A health savings account, or HSA, is a tax-exempt account that individuals can use to pay for medical expenses, with rules that include minimum deductibles, maximum contributions and penalties for early or non-medical withdrawals, states the Internal Revenue Service. Some high-deductible health plans allow individuals to open an HSA.
As of 2015, the minimum deductible to qualify for an HSA is $1,300 for individuals and $6,450 for family plans, states the IRS.
Individuals may only contribute up to $3,350 per year to an HSA, explains the IRS. Those with a family plan may contribute up to $6,650. Contributions above this amount are subject to a 6 percent tax until the excess funds are withdrawn from the account. Individuals age 55 and older may contribute an addition $1,000 per year.

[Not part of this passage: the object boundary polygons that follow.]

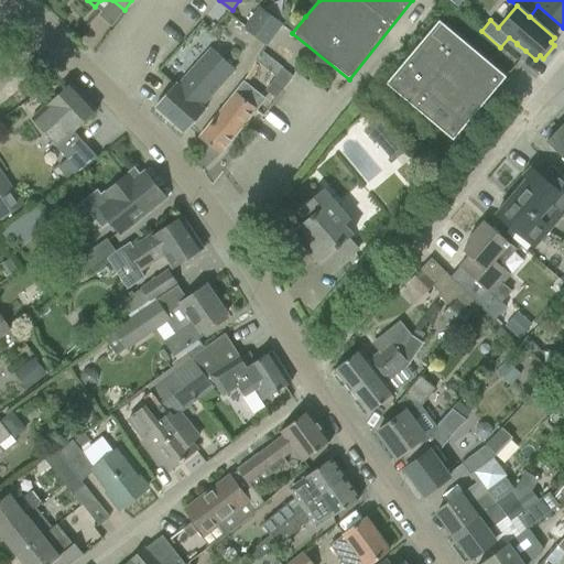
[(259,7),(245,26),(266,42),(280,23),(259,7)]
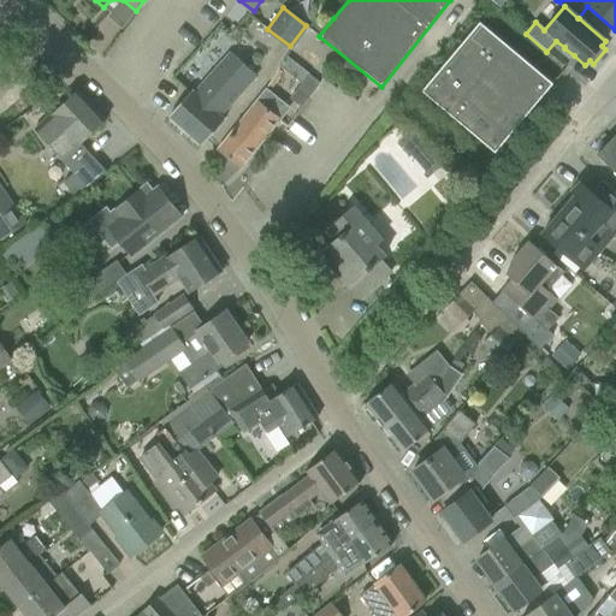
[(421,92),(495,153),(552,84),(479,23),(421,92)]
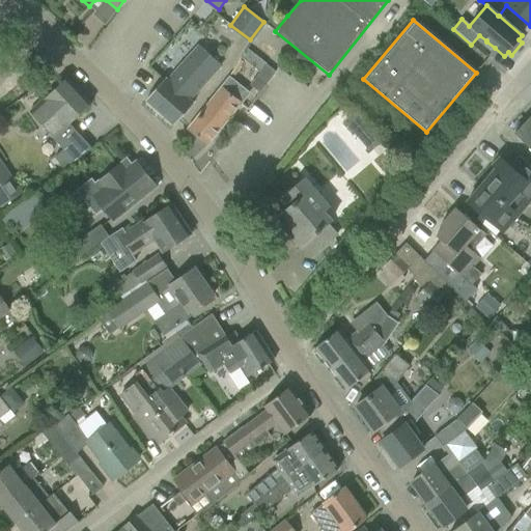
[(174,126),(188,110),(193,105),(188,101),(220,65),(215,60),(199,47),(179,68),(182,70),(170,83),(165,78),(145,100),(174,126)]
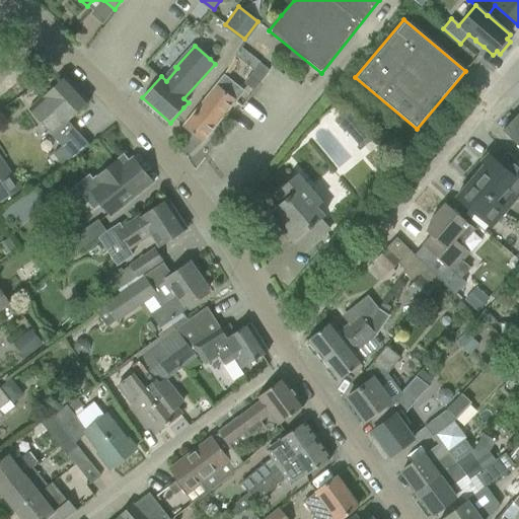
[(260,63),(249,76),(244,83),(253,91),(260,83),(269,71),(260,63)]
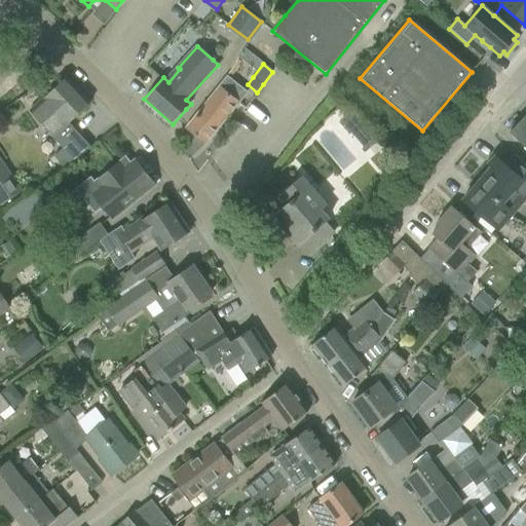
[(66,76),(30,110),(43,124),(42,126),(63,148),(63,149),(53,157),(62,168),(70,162),(90,148),(68,123),(90,103),(66,76)]
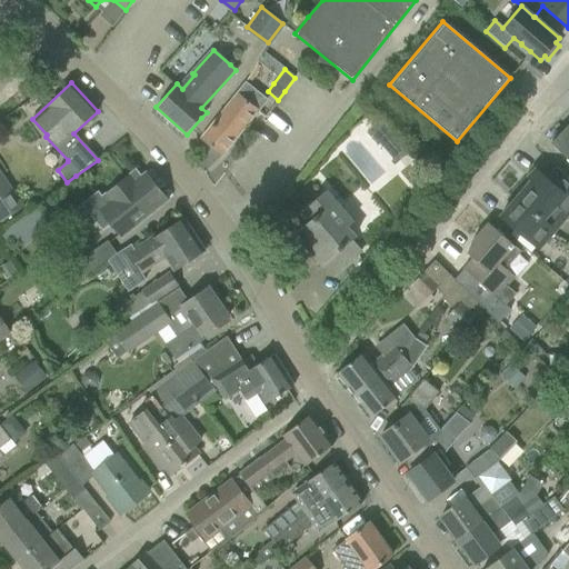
[(246,82),(201,138),(222,155),(258,111),(255,109),(259,103),(261,106),(267,99),(246,82)]
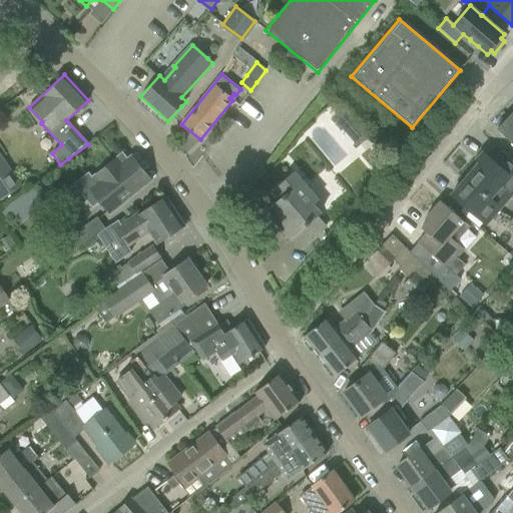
[(366,137),(343,109),(333,117),(356,145),(366,137)]
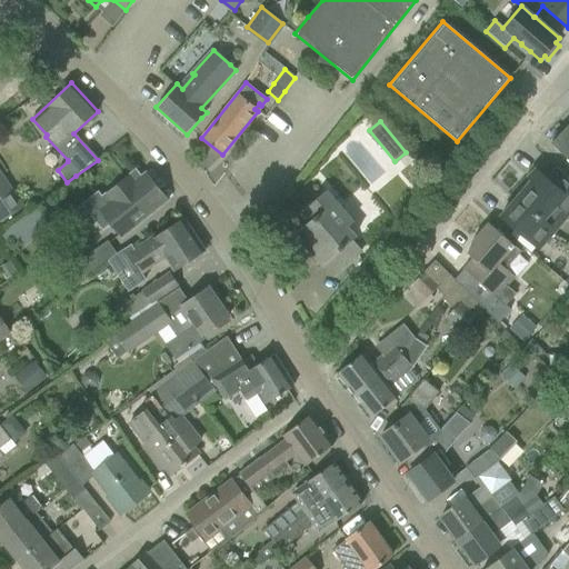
[(568,123),(550,142),(566,158),(568,161),(568,123)]
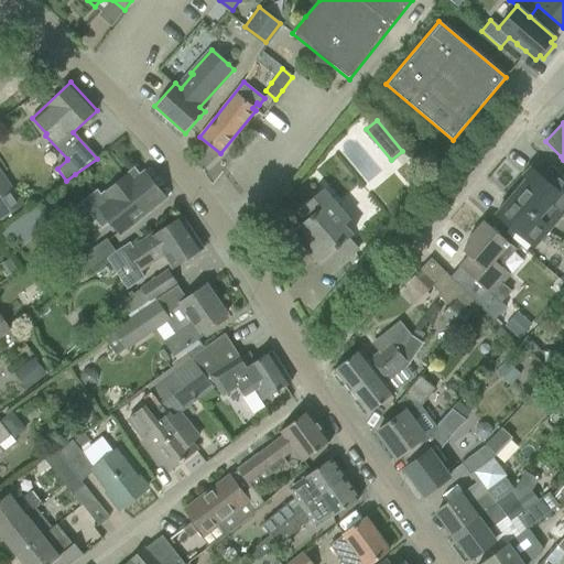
[(549,230),(563,212),(563,176),(551,165),(550,166),(556,172),(548,182),(531,167),(523,176),(527,180),(511,197),(549,230)]
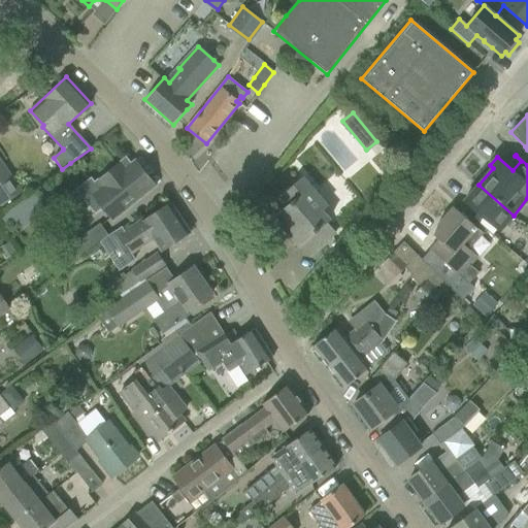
[(0,159),(0,206),(0,207),(23,192),(0,159)]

Contributions to an HSA are not taxed, states Bankrate. The money grows tax-free, and individuals may withdraw funds tax-free for qualified medical expenses. Withdrawals for non-medical expenses are allowed, but are charged a 20 percent penalty tax, and individuals must pay income tax on the funds.
Once individuals reach the age of 65, they may no longer make contributions to the account, notes Kiplinger. They may continue to withdraw funds for medical expenses tax-free. They are not charged a penalty for other withdrawals, but still must pay income tax on withdrawals not used for medical expenses.